Stored items
+ + + + + + +

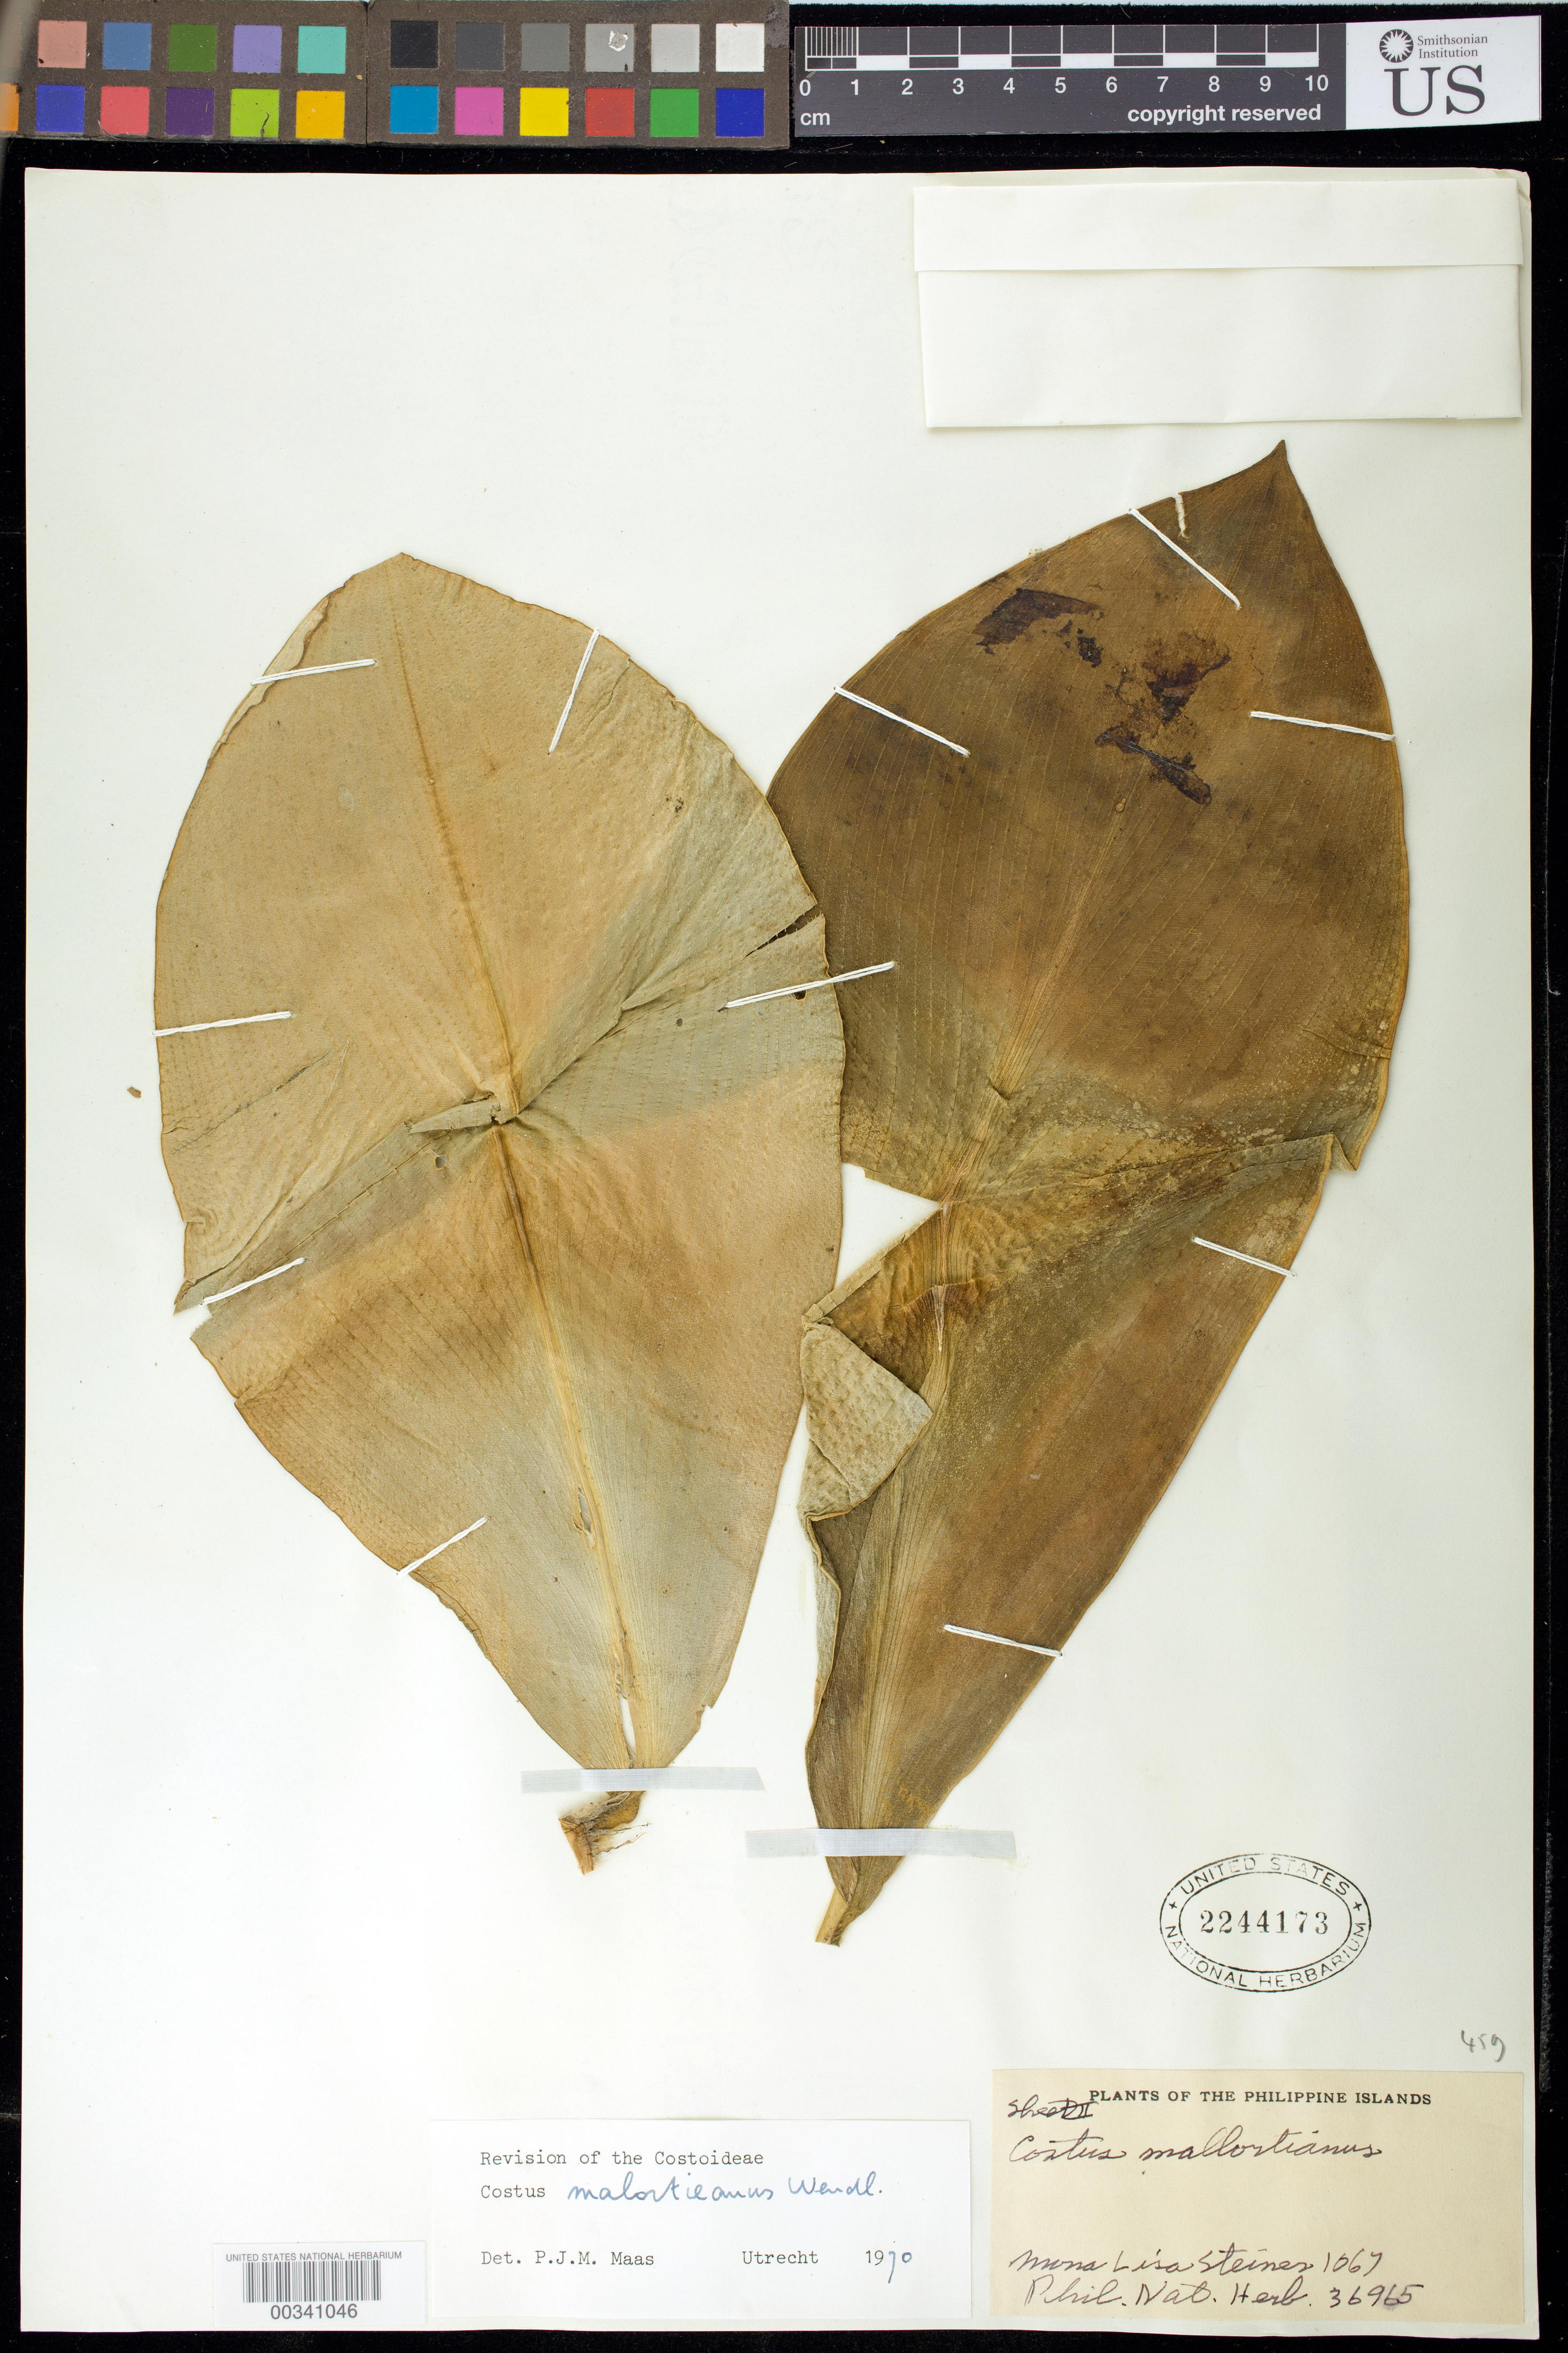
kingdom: Plantae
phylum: Tracheophyta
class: Liliopsida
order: Zingiberales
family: Costaceae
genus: Costus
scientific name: Costus malorteanus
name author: H. Wendl.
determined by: Maas, Paul J. M.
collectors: M. Steiner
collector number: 1067 / Phil. Nat. Herb. 36965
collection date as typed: Aug 1956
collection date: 1956-08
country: Philippines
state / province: National Capital Region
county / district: Manila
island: Luzon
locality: Manila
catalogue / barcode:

+ + + + + + +

▶ **Exercise aim**
Turn the lines above into a numbered list, skipping any blank lines and leaving out the pictures.

▶ **Reply to the task**
1. kingdom: Plantae
2. phylum: Tracheophyta
3. class: Liliopsida
4. order: Zingiberales
5. family: Costaceae
6. genus: Costus
7. scientific name: Costus malorteanus
8. name author: H. Wendl.
9. determined by: Maas, Paul J. M.
10. collectors: M. Steiner
11. collector number: 1067 / Phil. Nat. Herb. 36965
12. collection date as typed: Aug 1956
13. collection date: 1956-08
14. country: Philippines
15. state / province: National Capital Region
16. county / district: Manila
17. island: Luzon
18. locality: Manila
19. catalogue / barcode:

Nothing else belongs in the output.